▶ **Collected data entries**

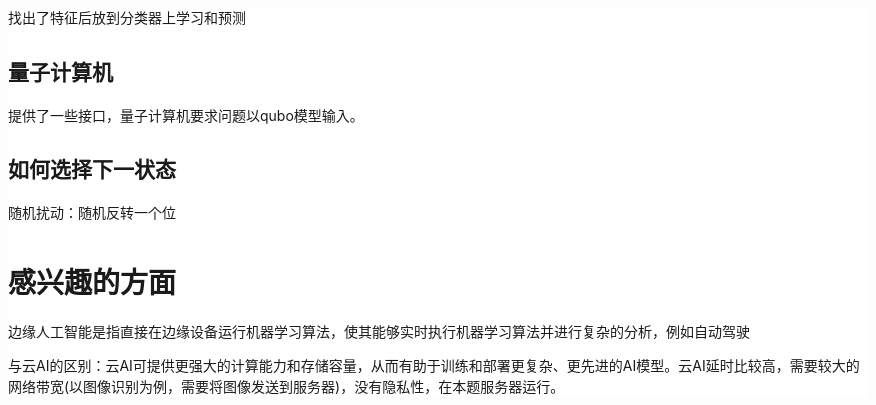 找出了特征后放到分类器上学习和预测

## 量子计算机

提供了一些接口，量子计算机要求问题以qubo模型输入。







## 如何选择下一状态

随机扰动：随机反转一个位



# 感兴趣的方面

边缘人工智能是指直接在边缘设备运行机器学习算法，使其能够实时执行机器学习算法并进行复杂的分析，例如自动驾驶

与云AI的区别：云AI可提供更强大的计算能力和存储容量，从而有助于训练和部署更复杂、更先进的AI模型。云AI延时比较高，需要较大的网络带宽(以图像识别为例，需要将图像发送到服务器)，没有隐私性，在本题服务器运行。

...

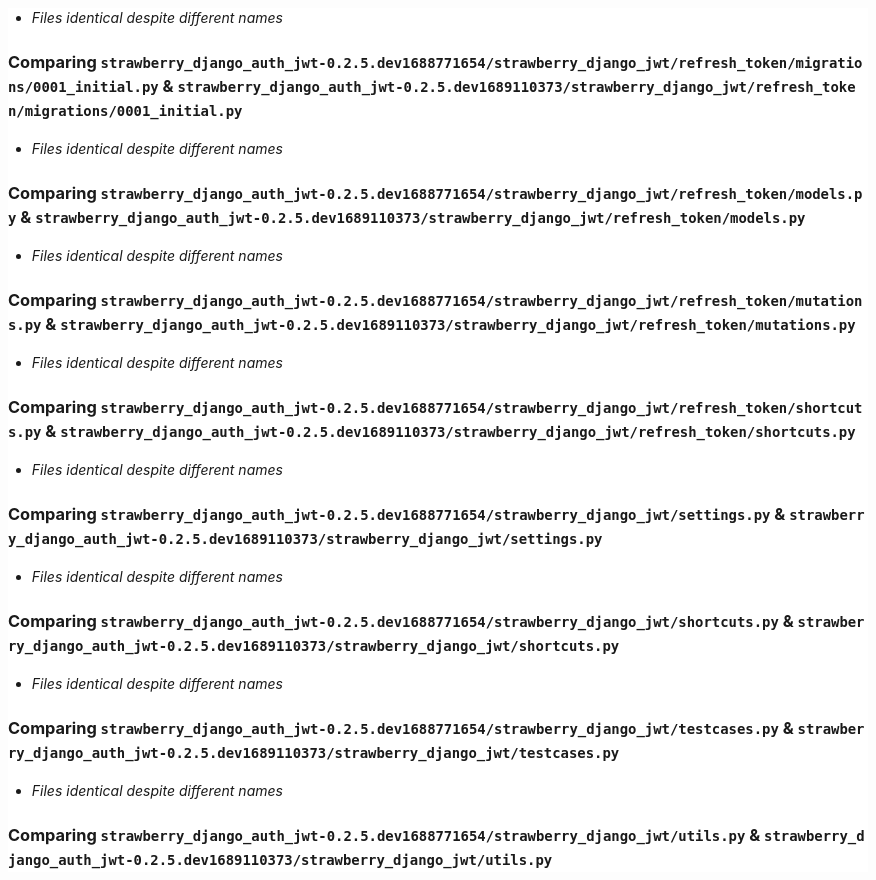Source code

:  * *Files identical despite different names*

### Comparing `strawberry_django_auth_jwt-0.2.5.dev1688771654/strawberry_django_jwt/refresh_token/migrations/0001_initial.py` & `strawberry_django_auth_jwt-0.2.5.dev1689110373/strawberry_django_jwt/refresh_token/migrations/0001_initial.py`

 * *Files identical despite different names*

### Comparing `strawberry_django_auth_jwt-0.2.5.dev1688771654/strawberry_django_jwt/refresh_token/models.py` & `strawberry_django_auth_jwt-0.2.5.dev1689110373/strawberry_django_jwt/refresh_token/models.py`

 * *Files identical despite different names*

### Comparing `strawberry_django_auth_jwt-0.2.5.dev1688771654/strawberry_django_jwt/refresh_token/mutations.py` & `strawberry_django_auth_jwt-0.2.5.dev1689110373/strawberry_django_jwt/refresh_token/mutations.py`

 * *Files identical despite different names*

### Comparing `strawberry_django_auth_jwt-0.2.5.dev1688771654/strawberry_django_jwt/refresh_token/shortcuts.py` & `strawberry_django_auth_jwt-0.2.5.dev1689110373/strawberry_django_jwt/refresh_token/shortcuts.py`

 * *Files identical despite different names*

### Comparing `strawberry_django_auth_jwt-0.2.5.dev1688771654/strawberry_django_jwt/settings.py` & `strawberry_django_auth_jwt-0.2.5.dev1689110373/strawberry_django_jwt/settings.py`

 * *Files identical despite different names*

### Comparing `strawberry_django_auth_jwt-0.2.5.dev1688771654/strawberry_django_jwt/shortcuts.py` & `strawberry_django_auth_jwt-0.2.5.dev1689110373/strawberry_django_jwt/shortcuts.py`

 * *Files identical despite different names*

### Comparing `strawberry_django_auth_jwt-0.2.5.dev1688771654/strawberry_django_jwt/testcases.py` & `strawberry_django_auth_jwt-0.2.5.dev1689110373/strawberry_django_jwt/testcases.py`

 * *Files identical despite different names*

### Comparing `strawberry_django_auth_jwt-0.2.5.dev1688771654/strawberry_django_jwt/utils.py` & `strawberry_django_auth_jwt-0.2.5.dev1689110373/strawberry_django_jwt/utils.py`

...

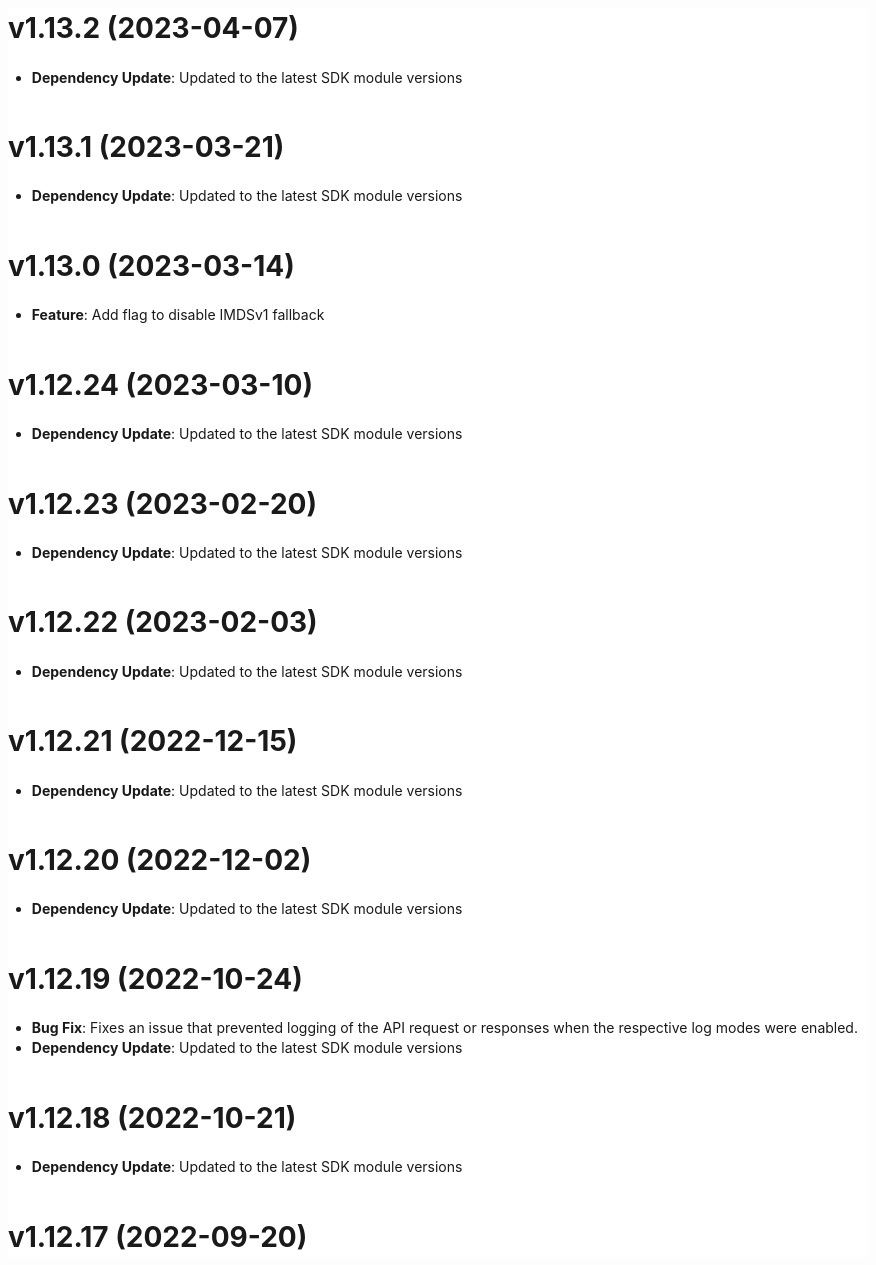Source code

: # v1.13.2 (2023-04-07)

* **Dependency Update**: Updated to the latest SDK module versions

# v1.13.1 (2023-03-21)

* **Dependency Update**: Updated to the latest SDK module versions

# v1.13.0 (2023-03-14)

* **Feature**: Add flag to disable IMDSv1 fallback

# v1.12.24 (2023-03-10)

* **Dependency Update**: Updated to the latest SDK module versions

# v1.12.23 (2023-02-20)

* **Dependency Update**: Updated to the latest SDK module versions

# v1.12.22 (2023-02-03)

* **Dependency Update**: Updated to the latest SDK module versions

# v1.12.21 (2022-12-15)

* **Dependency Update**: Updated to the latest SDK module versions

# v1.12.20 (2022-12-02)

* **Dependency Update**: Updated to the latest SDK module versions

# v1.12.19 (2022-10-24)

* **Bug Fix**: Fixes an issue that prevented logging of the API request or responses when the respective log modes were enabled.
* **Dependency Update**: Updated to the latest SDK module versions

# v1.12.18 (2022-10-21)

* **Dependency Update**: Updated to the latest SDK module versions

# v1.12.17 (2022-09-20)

▶ **INSTRUCTION**
Using the entries above, reproduce word for word only the lines from the one that contains "找出了特征后放到分类器上学习和预测" to the one that contains "与云AI的区别：云AI可提供", both ends included, and drop every picture.

▶ **TASK RESPONSE**
 找出了特征后放到分类器上学习和预测

## 量子计算机

提供了一些接口，量子计算机要求问题以qubo模型输入。







## 如何选择下一状态

随机扰动：随机反转一个位



# 感兴趣的方面

边缘人工智能是指直接在边缘设备运行机器学习算法，使其能够实时执行机器学习算法并进行复杂的分析，例如自动驾驶

与云AI的区别：云AI可提供更强大的计算能力和存储容量，从而有助于训练和部署更复杂、更先进的AI模型。云AI延时比较高，需要较大的网络带宽(以图像识别为例，需要将图像发送到服务器)，没有隐私性，在本题服务器运行。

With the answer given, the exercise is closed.